Dass der elfte Zinsschritt auch der letzte sein dürfte, erscheint aus Sicht der Ökonomin durchaus realistisch. Denn der Preisdruck habe zuletzt auf breiter Front nachgelassen. Jüngste Daten nährten zudem die Hoffnung, dass die Fed die Inflation unter Kontrolle bringe, ohne die Konjunktur zu sehr abzuwürgen. "Für diese sogenannte sanfte Landung muss jetzt langsam in den Segelflug übergegangen werden", erklärte die Expertin.

Fachleute erwarten «Milde Rezession»

Das sehen auch die Commerzbank-Experten Bernd Weidensteiner und Marco Wagner ähnlich: Ihrer Ansicht nach dürften in den kommenden Monaten die Anzeichen für eine weitere Abschwächung der Konjunktur zunehmen. Sie verweisen darauf, dass sich die Stimmung in der Wirtschaft bereits deutlich eintrübte und auch der private Verbrauch viel an Dynamik eingebüsst habe. "Die US-Wirtschaft wird nach unserer Erwartung wohl sogar in eine milde Rezession abrutschen", prophezeien die Volkswirte. Damit dürfte die Ära der Zinserhöhungen nun ans Ende gelangen. Doch sicher ist dies nicht. Der Chef des Fed-Bezirks New York, John Williams, hat darauf verwiesen, dass die Zentralbank mit ihren Projektionen und in ihrer Kommunikation signalisiert habe, dass sie noch einen Weg vor sich habe. Es gelte, die Geldpolitik auf einen ausreichend straffen Kurs zu bringen, damit die Inflation auf zwei Prozent zurückgehe.

Die Fed hat neben dem Auftrag zur Sicherung stabiler Preise auch ein Mandat zur Förderung von Vollbeschäftigung. Trotz der Zinserhöhungen erweist sich der Arbeitsmarkt bislang als sehr widerstandsfähig. Die US-Finanzministerin und frühere Notenbankchefin Janet Yellen bescheinigte den USA unlängst gute Fortschritte bei der Bekämpfung der Inflation. Auch der Arbeitsmarkt erweise sich als recht robust: "Ich erwarte keine Rezession", fügte sie hinzu.

Die US-Wirtschaft war im ersten Quartal mit einer auf das Jahr hochgerechneten Rate von 2,0 Prozent gewachsen. Für die am Donnerstag anstehenden BIP-Daten für das zweite Quartal erwarten von der Nachrichtenagentur Reuters befragte Experten eine leichte Abkühlung auf 1,8 Prozent. Laut dem Fed-Konjunkturbericht "Beige Book" ist für die kommenden Monate im Allgemeinen von einem langsamen Wachstum auszugehen.

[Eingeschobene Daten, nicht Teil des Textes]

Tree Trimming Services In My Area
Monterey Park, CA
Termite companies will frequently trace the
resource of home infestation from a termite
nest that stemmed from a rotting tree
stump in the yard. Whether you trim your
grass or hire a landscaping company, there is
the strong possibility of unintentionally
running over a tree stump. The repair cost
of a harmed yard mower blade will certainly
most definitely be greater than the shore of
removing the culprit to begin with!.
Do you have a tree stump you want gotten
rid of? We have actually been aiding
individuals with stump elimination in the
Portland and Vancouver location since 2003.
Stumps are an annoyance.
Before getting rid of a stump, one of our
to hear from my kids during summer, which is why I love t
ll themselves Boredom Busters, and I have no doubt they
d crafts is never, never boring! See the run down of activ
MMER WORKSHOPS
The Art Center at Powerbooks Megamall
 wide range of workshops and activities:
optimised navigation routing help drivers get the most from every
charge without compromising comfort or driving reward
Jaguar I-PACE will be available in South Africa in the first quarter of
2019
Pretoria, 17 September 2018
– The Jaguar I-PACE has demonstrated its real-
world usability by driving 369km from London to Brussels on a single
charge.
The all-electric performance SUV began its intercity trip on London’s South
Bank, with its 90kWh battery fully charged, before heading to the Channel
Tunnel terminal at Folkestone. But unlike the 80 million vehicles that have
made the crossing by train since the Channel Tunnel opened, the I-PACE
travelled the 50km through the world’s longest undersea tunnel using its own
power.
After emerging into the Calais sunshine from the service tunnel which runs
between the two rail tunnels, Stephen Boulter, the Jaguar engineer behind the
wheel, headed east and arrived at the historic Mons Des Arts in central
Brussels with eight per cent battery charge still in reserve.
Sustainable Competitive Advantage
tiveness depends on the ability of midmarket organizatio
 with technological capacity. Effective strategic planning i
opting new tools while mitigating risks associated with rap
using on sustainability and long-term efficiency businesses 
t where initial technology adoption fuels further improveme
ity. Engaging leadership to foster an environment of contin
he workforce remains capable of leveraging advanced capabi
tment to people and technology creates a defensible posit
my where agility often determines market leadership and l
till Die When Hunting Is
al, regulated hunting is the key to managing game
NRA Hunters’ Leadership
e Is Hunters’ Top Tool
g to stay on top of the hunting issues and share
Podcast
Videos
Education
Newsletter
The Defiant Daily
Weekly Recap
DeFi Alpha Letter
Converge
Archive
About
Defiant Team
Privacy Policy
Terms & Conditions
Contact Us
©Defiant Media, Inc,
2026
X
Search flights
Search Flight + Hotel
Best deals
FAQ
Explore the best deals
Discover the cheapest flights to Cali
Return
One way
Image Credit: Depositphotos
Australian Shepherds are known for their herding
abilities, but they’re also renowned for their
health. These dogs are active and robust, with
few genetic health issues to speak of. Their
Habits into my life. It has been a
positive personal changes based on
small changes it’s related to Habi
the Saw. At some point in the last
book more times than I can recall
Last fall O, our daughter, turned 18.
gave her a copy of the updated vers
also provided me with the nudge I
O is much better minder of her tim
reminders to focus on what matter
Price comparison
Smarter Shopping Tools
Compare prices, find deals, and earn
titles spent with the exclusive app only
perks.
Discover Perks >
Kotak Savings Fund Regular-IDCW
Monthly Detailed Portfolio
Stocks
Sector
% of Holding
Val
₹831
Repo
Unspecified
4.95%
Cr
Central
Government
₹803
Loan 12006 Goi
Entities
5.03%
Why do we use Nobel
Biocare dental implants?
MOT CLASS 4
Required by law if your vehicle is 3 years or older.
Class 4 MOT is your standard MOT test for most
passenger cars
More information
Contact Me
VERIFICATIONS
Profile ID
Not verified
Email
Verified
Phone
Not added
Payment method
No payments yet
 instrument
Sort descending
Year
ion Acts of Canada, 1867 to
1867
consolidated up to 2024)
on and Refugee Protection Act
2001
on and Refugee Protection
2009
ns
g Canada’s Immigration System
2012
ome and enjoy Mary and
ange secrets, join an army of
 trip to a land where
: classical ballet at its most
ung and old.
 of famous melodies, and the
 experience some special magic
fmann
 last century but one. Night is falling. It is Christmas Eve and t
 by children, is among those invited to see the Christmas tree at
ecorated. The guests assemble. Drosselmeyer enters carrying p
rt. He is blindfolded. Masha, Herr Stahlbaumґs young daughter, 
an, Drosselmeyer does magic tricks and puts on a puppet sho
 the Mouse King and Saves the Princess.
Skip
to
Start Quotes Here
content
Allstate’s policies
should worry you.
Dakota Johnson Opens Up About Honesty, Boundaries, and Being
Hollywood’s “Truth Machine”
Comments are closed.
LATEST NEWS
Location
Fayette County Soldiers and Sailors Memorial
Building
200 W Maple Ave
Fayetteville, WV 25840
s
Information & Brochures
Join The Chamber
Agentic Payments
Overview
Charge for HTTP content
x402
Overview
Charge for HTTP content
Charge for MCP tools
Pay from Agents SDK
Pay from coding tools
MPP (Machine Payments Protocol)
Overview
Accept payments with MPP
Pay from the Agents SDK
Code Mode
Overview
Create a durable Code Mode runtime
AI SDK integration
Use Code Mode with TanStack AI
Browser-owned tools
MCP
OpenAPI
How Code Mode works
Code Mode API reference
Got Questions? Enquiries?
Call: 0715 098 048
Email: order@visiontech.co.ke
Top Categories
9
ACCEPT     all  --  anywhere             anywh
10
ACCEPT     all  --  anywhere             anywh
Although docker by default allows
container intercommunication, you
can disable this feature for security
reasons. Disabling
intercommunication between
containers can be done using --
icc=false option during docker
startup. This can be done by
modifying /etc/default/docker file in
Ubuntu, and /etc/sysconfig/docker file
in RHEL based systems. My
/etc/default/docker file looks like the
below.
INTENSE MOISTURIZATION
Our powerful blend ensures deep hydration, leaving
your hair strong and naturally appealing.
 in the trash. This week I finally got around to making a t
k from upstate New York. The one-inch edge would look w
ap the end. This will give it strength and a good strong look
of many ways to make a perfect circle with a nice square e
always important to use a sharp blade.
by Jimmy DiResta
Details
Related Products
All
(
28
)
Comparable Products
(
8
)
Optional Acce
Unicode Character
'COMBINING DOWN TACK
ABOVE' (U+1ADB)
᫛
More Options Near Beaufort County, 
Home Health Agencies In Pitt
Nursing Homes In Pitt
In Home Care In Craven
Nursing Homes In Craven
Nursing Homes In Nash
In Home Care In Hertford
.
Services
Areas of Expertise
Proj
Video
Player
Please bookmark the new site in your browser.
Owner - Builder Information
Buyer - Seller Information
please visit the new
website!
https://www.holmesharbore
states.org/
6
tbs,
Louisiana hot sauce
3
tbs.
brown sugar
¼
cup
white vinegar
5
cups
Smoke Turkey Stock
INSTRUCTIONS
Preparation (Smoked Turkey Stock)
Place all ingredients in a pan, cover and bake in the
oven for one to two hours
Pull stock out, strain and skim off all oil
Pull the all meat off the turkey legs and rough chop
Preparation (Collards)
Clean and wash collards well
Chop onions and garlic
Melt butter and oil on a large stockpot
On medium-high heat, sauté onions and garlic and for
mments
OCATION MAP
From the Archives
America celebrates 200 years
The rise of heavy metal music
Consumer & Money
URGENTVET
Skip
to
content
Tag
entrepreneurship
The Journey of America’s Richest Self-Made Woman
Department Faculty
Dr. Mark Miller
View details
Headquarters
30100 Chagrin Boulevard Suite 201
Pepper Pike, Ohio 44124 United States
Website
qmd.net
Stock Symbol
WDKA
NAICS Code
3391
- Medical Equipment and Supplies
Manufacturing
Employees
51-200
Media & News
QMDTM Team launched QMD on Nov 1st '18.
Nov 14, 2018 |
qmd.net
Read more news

Helaba-Ökonom Patrick Franke geht davon aus, dass das am Mittwoch anstehende Kommuniqué der Fed zum Zinsbeschluss nur wenig neue Erkenntnisse über die künftige Geldpolitik liefern wird. In ihrem Ausblick hätten die Fed-Oberen zwar mehrheitlich bis zum Jahresende insgesamt zwei Zinsschritte avisiert. Ob dies noch die aktuelle Stimmung widerspiegele, werde Fed-Chef Powell vielleicht auf der Pressekonferenz thematisieren, meint Franke: "Grundsätzlich dürfte die Botschaft sein: Der Zinsgipfel ist mehr oder weniger erreicht – aber garantieren können wir das nicht."